Dusky sharks do not live in the Pacific waters near the Republic of Kiribati. Neither do spottail sharks, nor the aptly named bignose sharks. But they used to live there at one point in the past — right by the Gilbert Islands, according to anthropological evidence. Ancient shark-tooth weapons can serve as a record of past biodiversity, according to new ecological research.

The sharks disappeared before biologists ever knew they were there, according to Columbia University conservation biologist Joshua Drew, who presented his findings at the Ecological Society of America’s annual meeting. Drew examined weapons from the Gilbert Islands that are owned by the Field Museum in Chicago, according to Nature.

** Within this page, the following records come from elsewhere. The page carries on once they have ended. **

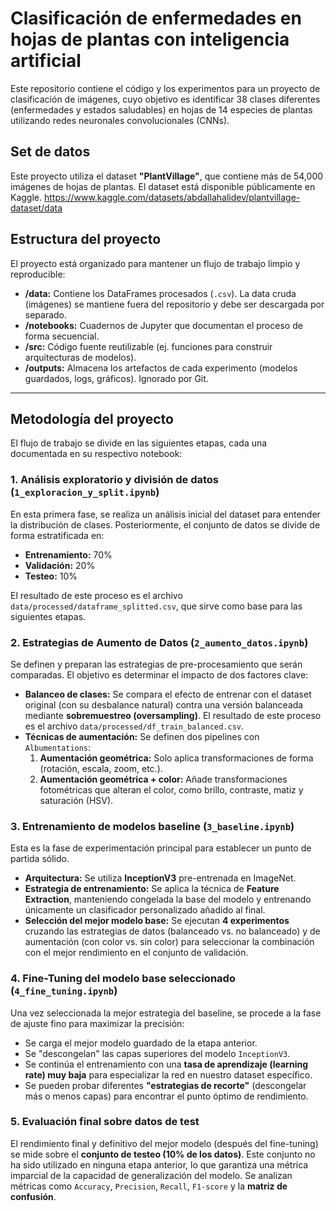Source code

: # Clasificación de enfermedades en hojas de plantas con inteligencia artificial

Este repositorio contiene el código y los experimentos para un proyecto de clasificación de imágenes, cuyo objetivo es identificar 38 clases diferentes (enfermedades y estados saludables) en hojas de 14 especies de plantas utilizando redes neuronales convolucionales (CNNs).

## Set de datos

Este proyecto utiliza el dataset **"PlantVillage"**, que contiene más de 54,000 imágenes de hojas de plantas. El dataset está disponible públicamente en Kaggle.
https://www.kaggle.com/datasets/abdallahalidev/plantvillage-dataset/data

## Estructura del proyecto
El proyecto está organizado para mantener un flujo de trabajo limpio y reproducible:
* **/data:** Contiene los DataFrames procesados (`.csv`). La data cruda (imágenes) se mantiene fuera del repositorio y debe ser descargada por separado.
* **/notebooks:** Cuadernos de Jupyter que documentan el proceso de forma secuencial.
* **/src:** Código fuente reutilizable (ej. funciones para construir arquitecturas de modelos).
* **/outputs:** Almacena los artefactos de cada experimento (modelos guardados, logs, gráficos). Ignorado por Git.

---

## Metodología del proyecto
El flujo de trabajo se divide en las siguientes etapas, cada una documentada en su respectivo notebook:

### 1. Análisis exploratorio y división de datos (`1_exploracion_y_split.ipynb`)
En esta primera fase, se realiza un análisis inicial del dataset para entender la distribución de clases. Posteriormente, el conjunto de datos se divide de forma estratificada en:
* **Entrenamiento:** 70%
* **Validación:** 20%
* **Testeo:** 10%

El resultado de este proceso es el archivo `data/processed/dataframe_splitted.csv`, que sirve como base para las siguientes etapas.

### 2. Estrategias de Aumento de Datos (`2_aumento_datos.ipynb`)
Se definen y preparan las estrategias de pre-procesamiento que serán comparadas. El objetivo es determinar el impacto de dos factores clave:

* **Balanceo de clases:** Se compara el efecto de entrenar con el dataset original (con su desbalance natural) contra una versión balanceada mediante **sobremuestreo (oversampling)**. El resultado de este proceso es el archivo `data/processed/df_train_balanced.csv`.
* **Técnicas de aumentación:** Se definen dos pipelines con `Albumentations`:
    1.  **Aumentación geométrica:** Solo aplica transformaciones de forma (rotación, escala, zoom, etc.).
    2.  **Aumentación geométrica + color:** Añade transformaciones fotométricas que alteran el color, como brillo, contraste, matiz y saturación (HSV).

### 3. Entrenamiento de modelos baseline (`3_baseline.ipynb`)
Esta es la fase de experimentación principal para establecer un punto de partida sólido.
* **Arquitectura:** Se utiliza **InceptionV3** pre-entrenada en ImageNet.
* **Estrategia de entrenamiento:** Se aplica la técnica de **Feature Extraction**, manteniendo congelada la base del modelo y entrenando únicamente un clasificador personalizado añadido al final.
* **Selección del mejor modelo base:** Se ejecutan **4 experimentos** cruzando las estrategias de datos (balanceado vs. no balanceado) y de aumentación (con color vs. sin color) para seleccionar la combinación con el mejor rendimiento en el conjunto de validación.

### 4. Fine-Tuning del modelo base seleccionado (`4_fine_tuning.ipynb`)
Una vez seleccionada la mejor estrategia del baseline, se procede a la fase de ajuste fino para maximizar la precisión:
* Se carga el mejor modelo guardado de la etapa anterior.
* Se "descongelan" las capas superiores del modelo `InceptionV3`.
* Se continúa el entrenamiento con una **tasa de aprendizaje (learning rate) muy baja** para especializar la red en nuestro dataset específico.
* Se pueden probar diferentes **"estrategias de recorte"** (descongelar más o menos capas) para encontrar el punto óptimo de rendimiento.

### 5. Evaluación final sobre datos de test
El rendimiento final y definitivo del mejor modelo (después del fine-tuning) se mide sobre el **conjunto de testeo (10% de los datos)**. Este conjunto no ha sido utilizado en ninguna etapa anterior, lo que garantiza una métrica imparcial de la capacidad de generalización del modelo. Se analizan métricas como `Accuracy`, `Precision`, `Recall`, `F1-score` y la **matriz de confusión**.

The collection of swords, tridents and other serrated implements are made of shark teeth twined together, and some date to 120 years ago. Because biologists can identify sharks by their teeth, the weapons can prove which sharks were found in the area where the weapons were made, according to Drew.

He identified 19 distinct species, including three that are no longer found within hundreds or even thousands of miles of the Gilbert Islands. It’s unlikely that the teeth in question came from some other outpost, Nature says — there’s no archaeological or anthropological evidence of trade among the Gilbert Islanders and other people who live where those sharks are found today.

It’s not exactly clear how these sharks disappeared, but fishing and shark-finning are likely culprits, Nature reports. The weapons may not be able to shed light on those causes. But they could be a useful data bank for establishing species’ presence, if not their numbers, before modern human-related ocean changes began.